気まずい沈黙が落ち、二人とも何を言えばいいのか分からない様子で視線を泳がせる。
「わ、悪い。もう練習始まるから」
言い訳のように早口で言いながら、片方がスマートフォンを慌ててポケットにしまう。
「そうだな。行こうぜ」
もう一人も同意するように短く答え、二人は顔を背けたまま足早に去ろうとした。逃げるように遠ざかる背中が視界に入り、海斗の胸が強く締めつけられる。
「ま、待ってください」
思わず声が大きくなる。自分でも驚くほど必死な響きだった。
「家族のことなんです。せめて、さっき言ってた写真だけでもください」
呼び止められた二人は、同時に足を止めた。振り返りはしないまま、短い沈黙が落ちる。

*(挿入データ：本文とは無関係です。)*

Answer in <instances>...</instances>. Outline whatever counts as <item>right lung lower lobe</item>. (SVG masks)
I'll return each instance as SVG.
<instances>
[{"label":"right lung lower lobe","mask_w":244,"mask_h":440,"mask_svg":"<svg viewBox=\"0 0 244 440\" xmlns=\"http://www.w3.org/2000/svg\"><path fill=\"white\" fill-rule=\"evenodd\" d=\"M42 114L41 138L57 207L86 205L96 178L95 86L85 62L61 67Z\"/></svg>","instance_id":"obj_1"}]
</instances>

校舎裏を抜ける風に木の葉が揺れ、その擦れる音だけが、やけに大きく耳に残った。
やがて、片方の男子がゆっくりと振り返り、深く息を吐く。
「……分かった」
諦めたような声音だった。
「ありがとうございます」
海斗はすぐにスマートフォンを取り出し、画面を操作する。指先がわずかに震えていることに、自分で気づいた。AirDropの受信画面が表示され、相手の名前が現れる。
「俺らが渡したってことは、絶対言うなよ」
念を押すような低い声だった。
「分かりました」
短く答えた直後、通知音が鳴る。写真が送られてきたのを確認すると、二人はそれ以上何も言わず、足早にその場を離れていった。
再び静かになった校舎裏で、海斗は自販機に向かい、麦茶を一本買った。冷たいペットボトルを手に取り、壁に背を預ける。
「このことだったのか」
今日、やけに皆から視線を感じたのは、このことだったのだろう。朝から続いていた妙な視線や、言いかけては止める言動の理由が、今になって一本の線でつながる。この噂がすでに学校中に広がっていて、誰もが確かめきれないまま、海斗の反応を待っていたのだ。

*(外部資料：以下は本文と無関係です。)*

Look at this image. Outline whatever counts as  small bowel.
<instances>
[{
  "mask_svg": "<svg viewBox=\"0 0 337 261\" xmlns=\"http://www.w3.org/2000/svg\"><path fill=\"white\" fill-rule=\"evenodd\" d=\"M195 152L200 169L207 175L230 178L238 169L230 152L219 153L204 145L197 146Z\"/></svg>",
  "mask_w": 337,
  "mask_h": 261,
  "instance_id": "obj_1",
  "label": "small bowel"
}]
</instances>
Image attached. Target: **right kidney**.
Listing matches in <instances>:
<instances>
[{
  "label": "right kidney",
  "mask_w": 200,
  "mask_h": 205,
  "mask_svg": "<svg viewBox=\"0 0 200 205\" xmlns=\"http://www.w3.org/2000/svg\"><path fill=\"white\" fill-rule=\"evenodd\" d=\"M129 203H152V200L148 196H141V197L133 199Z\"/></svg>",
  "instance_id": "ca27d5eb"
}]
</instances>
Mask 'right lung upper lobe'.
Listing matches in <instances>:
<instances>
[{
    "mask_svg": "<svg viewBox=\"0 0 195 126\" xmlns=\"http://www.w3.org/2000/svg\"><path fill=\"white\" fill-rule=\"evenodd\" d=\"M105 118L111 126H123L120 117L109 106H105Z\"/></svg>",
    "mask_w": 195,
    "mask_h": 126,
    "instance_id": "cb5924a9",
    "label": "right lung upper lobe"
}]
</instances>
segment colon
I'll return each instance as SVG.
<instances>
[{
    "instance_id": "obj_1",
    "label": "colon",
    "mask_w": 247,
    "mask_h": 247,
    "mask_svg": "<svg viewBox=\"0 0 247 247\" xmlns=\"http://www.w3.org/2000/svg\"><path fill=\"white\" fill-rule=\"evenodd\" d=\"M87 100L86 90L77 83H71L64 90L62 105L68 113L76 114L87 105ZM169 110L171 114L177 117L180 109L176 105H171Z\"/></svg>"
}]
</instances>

義姉が歌舞伎町を出入りしている。海斗の知っている義姉は、当然そんな場所を日常的に歩く人ではない。今では心の距離ができてしまったとはいえ、それでも、夜の街で噂の的になるような行動を取る人だとは、どうしても思えなかった。
送られてきた写真のサムネイルを前に、海斗は指を止めた。画面に触れるのが恐かった。校舎裏の静けさの中で、自分の鼓動だけがやけに大きく聞こえる。
一度、目を閉じる。息を整え、覚悟を決めてから、ゆっくりと画面に触れた。
次の瞬間、表示された写真を見て、心臓が強く脈打った。
「なにしてんだよ……義姉さん」
迷う余地はない。
――そこに写っていたのは、間違いなく義姉だった。